Rainclouds may have veiled the immediate scene that young George Marston saw from the paddle-wheeler’s deck, but if he could have glimpsed beyond the moment into the years that he was to pass in this new environment the prospect would have loomed exceedingly fair. On that October morning the man, George Marston (two days past his twentieth birthday), came into conjunction with the soil of San Diego County. Man and locality were to act and react on each other for three quarters of a century-and neither, because of the other, was ever to be the same again.
The human actor in this long drama between man and environment had, at the time of their meeting, two decades of a happy childhood and youth in Wisconsin behind him. His education had been ended by his father’s illness, and it was the quest for a more healthful climate that brought the two Marstons to California, and eventually, to San Diego.
The hills and valleys and mesas on which George Marston first looked in 1870 were still thinly settled after a century of occupation by Spaniards and Americans.
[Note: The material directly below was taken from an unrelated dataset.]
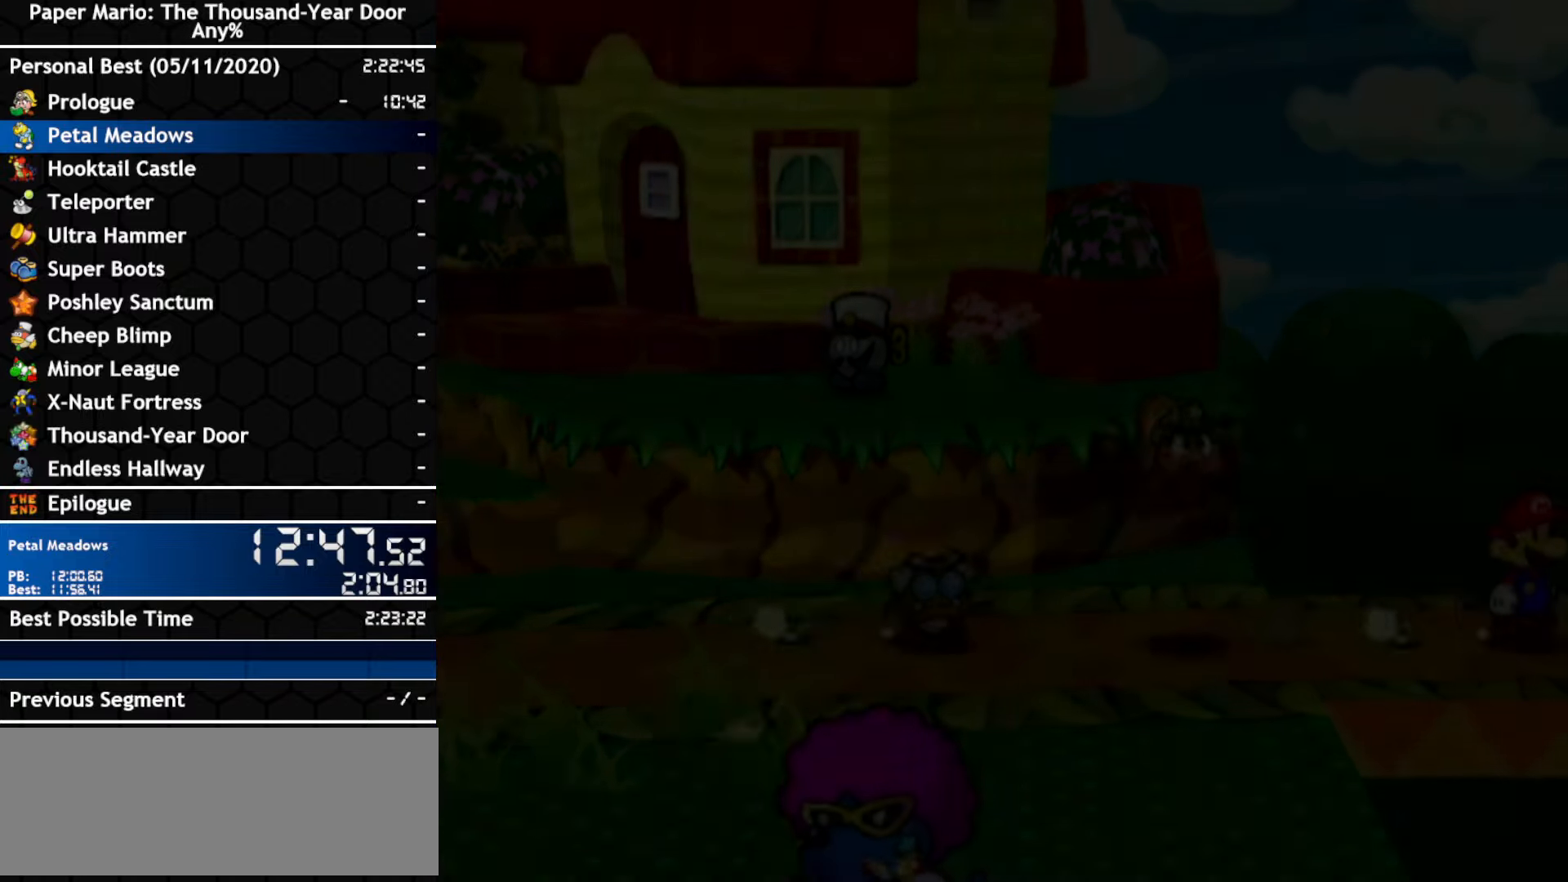
{"buttons": [], "left_stick": "right", "right_stick": "center", "events": [[84, "left_stick", "right"]]}
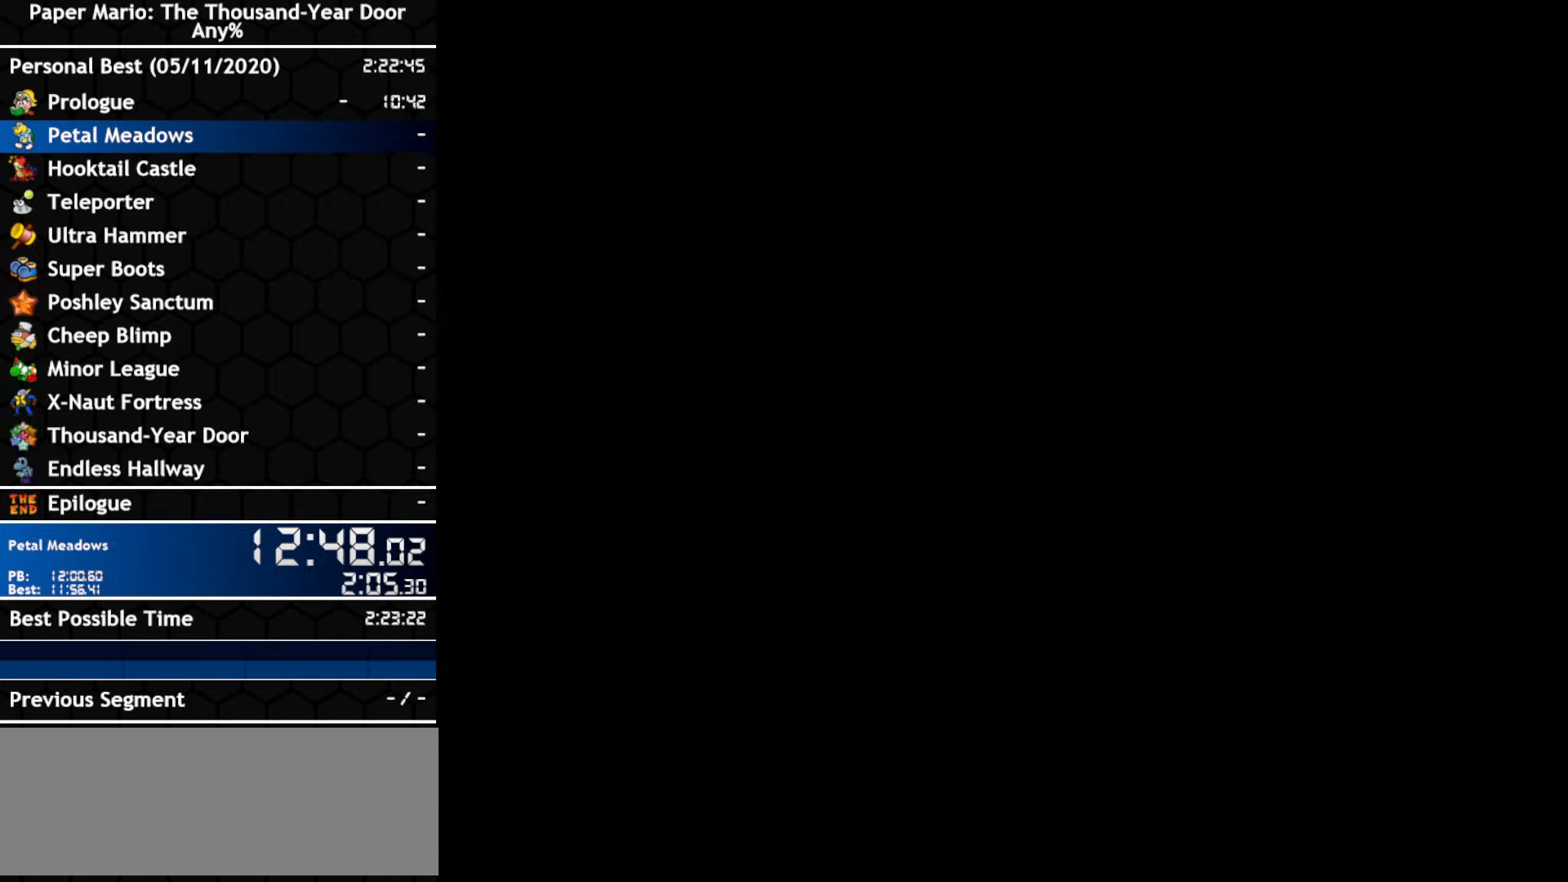
{"buttons": [], "left_stick": "right", "right_stick": "center", "events": []}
On the bay shore a few miles away from the original pueblo, with its cluster of adobe houses, a new town of frame buildings and dusty streets was coming into existence. Back of the two little villages, in the valleys of the rising foothills, were widely separated ranch houses and trading posts.
This was the environment in which young Marston immersed him. self that rainy morning, when he stepped from the steamer to Horton’s Wharf in New San Diego. The growth of the man and the community, and the impact of the one on the other over the next seventy-five years, is engrossingly unfolded in a two-volume biography of this pioneer, compiled by his daughter, Mary Gilman Marston, and handsomely printed by the Ward Ritchie Press, Los Angeles, 1956.
As the title, George White Marston, A Family Chronicle, indicates, part of the book is the record of an American family moving westward for over two centuries, in the pattern common to the era, until the continent had been spanned. The predominant theme, however, is the parallel and related progress of George Marston and San Diego.
From the very day of his arrival, when he found a position as clerk of the Manager of the Horton House, until he transferred to his son, Arthur, the management of the Marston Company in 1931, George Marston was always linked to the business life of the area. But business was to be only one phase of Mr. Marston’s reponse to his environment.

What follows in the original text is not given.